Direct Peptide Test Method (DPRA)

“The DPRA is an in chemico method designed to measure protein reactivity, by quantifying the reactivity of a test substance toward synthetic skin proteins,”​ Seidle explained.

There is a significant call to better understand the effects of protein reactivity on the skin as “exposure to a skin sensitising substance can lead to allergic contact dermatitis – a multi-step biological process that begins with the binding of a chemical with skin proteins”.

Once the percent peptide depletion of these proteins has been measured, the substance is categorised into “one of four classes of relative reactivity, for supporting the discrimination between skin sensitisers and non-sensitisers".

Currently one of three validated and OECD recognised non-animal methods for evaluating skin sensitisation, Seidle advocated the importance and necessity of all three of these as “each method evaluates a different aspect of the allergic skin reaction, and as such the methods must be used in combination as part of an integrated testing strategy”.

Strikingly, these non-animal methods have proven to be “much more accurate in predicting real-world risk for humans than animal tests in mice or guinea pigs (93% human predictivity using non-animal approaches vs. 83% human predictivity using mice)”​, Seidle confirmed.

Method for Short Exposure of Chemical Raw Rabbit Corneal Epithelium Cell (STE)

This second method is a cell-based one that uses "rabbit corneal cells in culture”. ​After exposure to a test chemical that lasts five minutes, the STE test applies dye MTT to the cell cultures to “measure the number of viable cells present quantitatively based on the extent of the colour-change observed)”.

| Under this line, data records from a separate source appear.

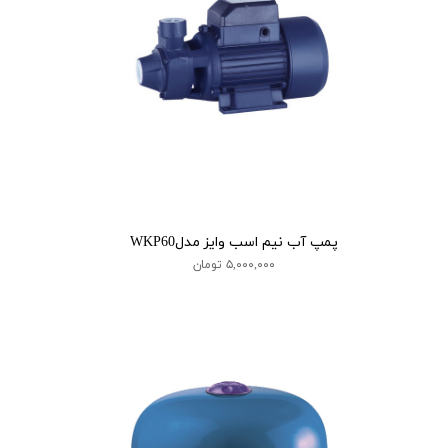
پمپ آب نیم اسب وایز مدلWKP60
۵,۰۰۰,۰۰۰ تومان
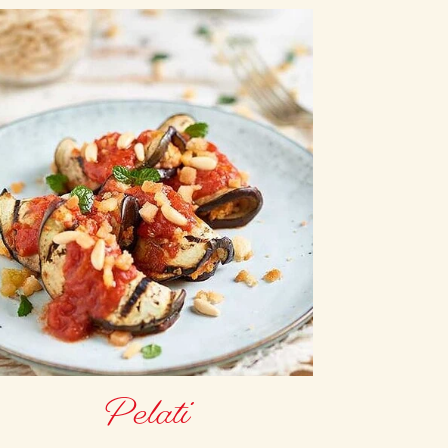
Pelati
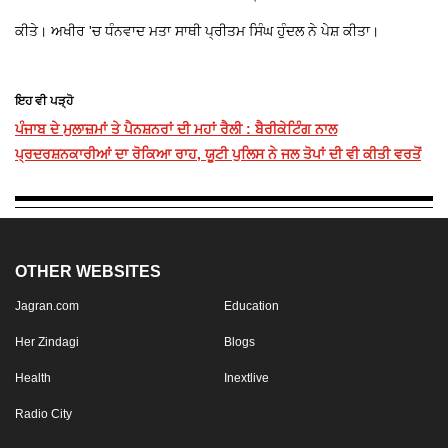
ਕੀਤੇ। ਅਖੀਰ 'ਚ ਧੰਨਵਾਦ ਮਤਾ ਸਾਥੀ ਪ੍ਰੀਤਮ ਸਿੰਘ ਹੁੰਦਲ ਨੇ ਪੇਸ਼ ਕੀਤਾ।
ਇਹ ਵੀ ਪੜ੍ਹੋ
ਪੰਜਾਬ ਦੇ ਮੁਲਾਜ਼ਮਾਂ ਤੇ ਪੈਨਸ਼ਨਰਾਂ ਦੀ ਮਹਾਂ ਰੈਲੀ : ਬੈਰੀਕੇਟਿੰਗ ਨਾਲ
ਪ੍ਰਦਰਸ਼ਨਕਾਰੀਆਂ ਦਾ ਰੋਕਿਆ ਰਾਹ, ਯੂਟੀ ਪੁਲਿਸ ਨੇ ਜਲ ਤੋਪਾਂ ਦੀ ਵੀ ਕੀਤੀ ਵਰਤੋਂ
OTHER WEBSITES
Jagran.com
Education
Her Zindagi
Blogs
Health
Inextlive
Radio City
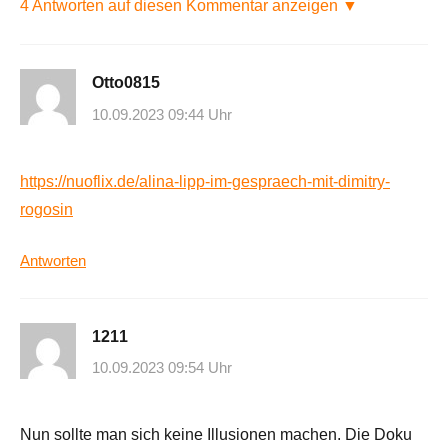
4 Antworten auf diesen Kommentar anzeigen ▼
Otto0815
10.09.2023 09:44 Uhr
https://nuoflix.de/alina-lipp-im-gespraech-mit-dimitry-
rogosin
Antworten
1211
10.09.2023 09:54 Uhr
Nun sollte man sich keine Illusionen machen. Die Doku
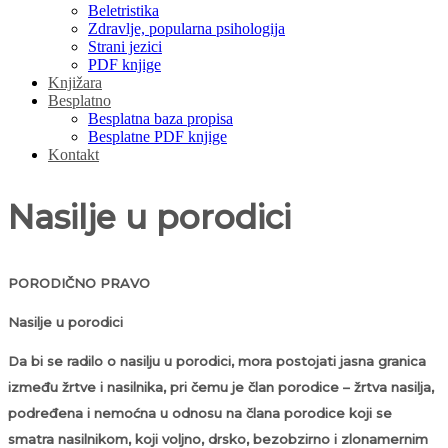
Beletristika
Zdravlje, popularna psihologija
Strani jezici
PDF knjige
Knjižara
Besplatno
Besplatna baza propisa
Besplatne PDF knjige
Kontakt
Nasilje u porodici
PORODIČNO PRAVO
Nasilje u porodici
Da bi se radilo o nasilju u porodici, mora postojati jasna granica
između žrtve i nasilnika, pri čemu je član porodice – žrtva nasilja,
podređena i nemoćna u odnosu na člana porodice koji se
smatra nasilnikom, koji voljno, drsko, bezobzirno i zlonamernim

Potential adverse effects that are known to lead to eye damage are identified by decreased cell viability found during this measurement stage.

Similarly to the DPRA, the STE testing method is not a “1:1 replacement for the old animal test, but can be used as part of an integrated testing strategy to fully replace animal testing for eye irritation”.

This has particularly strong and relevant applications in countries that “accept other non-animal OECD eye irritation methods, such as the 3D human corneal model EpiOcular, or the corneal-based BCOP test; however, since the STE is the only non-animal method currently proposed for acceptance by NIFDC for cosmetics, full replacement will not be possible until additional eye irritation alternatives are accepted,”​ Siedle went on to explain.

Stakeholders have until 15th February to provide their feedback on these proposed non-animal testing methods.